[Entries shown]:
§
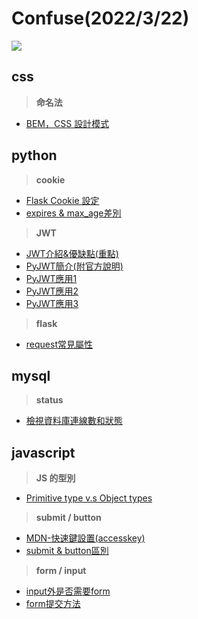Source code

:# Confuse(2022/3/22)

![](https://i.imgur.com/HypZcRq.png)

## css
> **命名法**
- [BEM，CSS 設計模式](https://chupai.github.io/posts/2104/bem/)

## python
> **cookie**
- [Flask Cookie 設定](https://www.maxlist.xyz/2019/05/11/flask-cookie/)
- [expires & max_age差別](https://mrcoles.com/blog/cookies-max-age-vs-expires/)

> **JWT**
- [JWT介紹&優缺點(重點)](https://my.oschina.net/u/4309098/blog/3414642)
- [PyJWT簡介(附官方說明)](https://joehuang-pop.github.io/2020/03/01/Python-PyJWT-%E5%8A%A0%E8%A7%A3%E5%AF%86%E6%A8%A1%E7%B5%84-encode-decode/)
- [PyJWT應用1](https://blog.csdn.net/yilovexing/article/details/104010890)
- [PyJWT應用2](https://juejin.cn/post/6844903892157726733)
- [PyJWT應用3](https://www.bbsmax.com/A/6pdDBNOqJw/)
> **flask**
- [request常見屬性](https://zhuanlan.zhihu.com/p/166445428)

## mysql
> **status**
- [檢視資料庫連線數和狀態](https://www.itread01.com/p/1196977.html)

## javascript
> **JS 的型別**
- [Primitive type v.s Object types](https://medium.com/@jobboy0101/js%E5%9F%BA%E7%A4%8E-primitive-type-v-s-object-types-f88f7c16f225)
> **submit / button**
- [MDN-快速鍵設置(accesskey)](https://developer.mozilla.org/zh-TW/docs/Web/HTML/Element/input/submit)
- [submit & button區別](https://harttle.land/2015/08/03/form-submit.html)

> **form / input**
- [input外是否需要form](https://blog.csdn.net/lamanchas/article/details/78753031)
- [form提交方法](https://blog.csdn.net/zhangyuliang6430/article/details/95961574)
§
Starting at the beginning of the items and ending at the line that contains "- [expires &", substitute "命名規範" for "命名法" and reproduce those lines with nothing else changed. Leave the pictures out of your answer.

[Result]:
Source code

:# Confuse(2022/3/22)

![](https://i.imgur.com/HypZcRq.png)

## css
> **命名規範**
- [BEM，CSS 設計模式](https://chupai.github.io/posts/2104/bem/)

## python
> **cookie**
- [Flask Cookie 設定](https://www.maxlist.xyz/2019/05/11/flask-cookie/)
- [expires & max_age差別](https://mrcoles.com/blog/cookies-max-age-vs-expires/)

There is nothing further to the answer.